Crowds gathered outside The Farnley Academy on Monday to protest after a TikTok-influenced trend encouraged children to vent against school rules.
Outside the gates, pupils chanted "let us wee" in response to claims students were subject to strict loo rules.
In a letter, head Chris Stokes said threats to staff would not be tolerated.
A 16-year-old pupil of the Leeds school told the BBC that he felt his "human rights are being taken away".
One 15-year-old girl said: "They have put glass doors on the toilets and they don't let you go during lessons."
Another girl, also 15, said: "You can't control your bladder. They need to change the rule because it's affecting all the students."
Commenting on Facebook, one parent claimed staff were refusing pupils access to toilets during lessons, leading to long queues at breaks.
Another said her son was complaining of stomach ache as a result of "holding his bladder".
Mr Stokes, in his letter, insisted pupils could still use a designated toilet block during lessons, if necessary.
Sir John Townsley, chief executive of The GORSE Academies Trust, which runs the school, later clarified: "Though we do, when necessary, allow children to use toilets during lesson times we strongly encourage our pupils to use the toilets before and after school and during break times."

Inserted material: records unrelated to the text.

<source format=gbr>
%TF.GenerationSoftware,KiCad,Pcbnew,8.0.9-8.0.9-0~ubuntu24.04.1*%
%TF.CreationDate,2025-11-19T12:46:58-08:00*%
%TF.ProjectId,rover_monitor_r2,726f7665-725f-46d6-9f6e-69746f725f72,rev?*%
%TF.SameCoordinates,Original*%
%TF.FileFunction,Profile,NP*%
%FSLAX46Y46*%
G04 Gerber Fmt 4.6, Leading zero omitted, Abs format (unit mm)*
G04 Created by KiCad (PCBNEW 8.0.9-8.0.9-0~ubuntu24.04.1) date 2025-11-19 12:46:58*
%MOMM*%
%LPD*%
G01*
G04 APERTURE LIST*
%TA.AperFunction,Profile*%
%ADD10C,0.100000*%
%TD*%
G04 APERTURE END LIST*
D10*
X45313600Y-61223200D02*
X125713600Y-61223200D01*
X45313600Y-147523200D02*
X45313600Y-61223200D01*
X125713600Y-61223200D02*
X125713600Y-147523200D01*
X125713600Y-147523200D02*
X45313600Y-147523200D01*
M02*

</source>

Allowing pupils to go to the toilet whenever they choose would impact on learning and cause "safeguarding" issues, he added.

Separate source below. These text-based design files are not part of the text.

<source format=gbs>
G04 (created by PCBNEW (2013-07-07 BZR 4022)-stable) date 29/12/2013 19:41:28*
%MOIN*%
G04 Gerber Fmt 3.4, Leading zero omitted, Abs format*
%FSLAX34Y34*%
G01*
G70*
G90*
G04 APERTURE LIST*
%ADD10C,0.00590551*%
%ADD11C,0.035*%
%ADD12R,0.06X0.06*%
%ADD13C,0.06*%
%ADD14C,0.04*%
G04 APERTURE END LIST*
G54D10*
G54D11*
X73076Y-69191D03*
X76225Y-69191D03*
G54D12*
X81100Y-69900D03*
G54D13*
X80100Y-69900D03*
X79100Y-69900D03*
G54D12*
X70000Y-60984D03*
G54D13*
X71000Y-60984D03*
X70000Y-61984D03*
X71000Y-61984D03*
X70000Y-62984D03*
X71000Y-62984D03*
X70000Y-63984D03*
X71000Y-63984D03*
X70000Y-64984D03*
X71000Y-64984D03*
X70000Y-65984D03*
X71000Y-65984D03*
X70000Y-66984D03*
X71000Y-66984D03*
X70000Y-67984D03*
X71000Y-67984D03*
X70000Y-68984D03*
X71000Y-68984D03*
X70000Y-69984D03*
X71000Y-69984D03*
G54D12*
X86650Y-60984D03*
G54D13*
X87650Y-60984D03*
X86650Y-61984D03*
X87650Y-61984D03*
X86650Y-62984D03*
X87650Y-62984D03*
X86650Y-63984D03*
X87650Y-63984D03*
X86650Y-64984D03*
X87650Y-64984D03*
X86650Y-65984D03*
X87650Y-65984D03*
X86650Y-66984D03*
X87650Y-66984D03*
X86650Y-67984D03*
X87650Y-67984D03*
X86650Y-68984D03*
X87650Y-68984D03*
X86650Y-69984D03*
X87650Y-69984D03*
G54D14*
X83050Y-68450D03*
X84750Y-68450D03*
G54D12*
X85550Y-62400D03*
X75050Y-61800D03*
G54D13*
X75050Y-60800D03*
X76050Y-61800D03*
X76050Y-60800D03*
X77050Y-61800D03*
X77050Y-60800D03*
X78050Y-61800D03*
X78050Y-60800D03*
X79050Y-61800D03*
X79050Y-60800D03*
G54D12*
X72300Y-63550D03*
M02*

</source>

He said staff were "taken aback" by the reaction from some parents.
Sir John added: "We know that the background to this is a national TikTok campaign which is directly connected to events portrayed in a TV programme supposedly depicting life in schools today."
Meanwhile, Mr Stokes warned "freedom of speech does not extend to threats of violence", and said those issuing them would be reported to the police.
He described some of the comments he had read on social media as "highly abusive, upsetting, and frankly abhorrent".
Parents also took to social media to complain about the school's uniform policy and mobile phone restrictions.
Sir John said allowing pupils to use mobile phones routinely in school would "result in behaviours which are not only unacceptable", and added its uniform policy was an integral part of the school's identify.
Time was being set aside on Monday for pupils to write down their views on the toilet policy, the school added.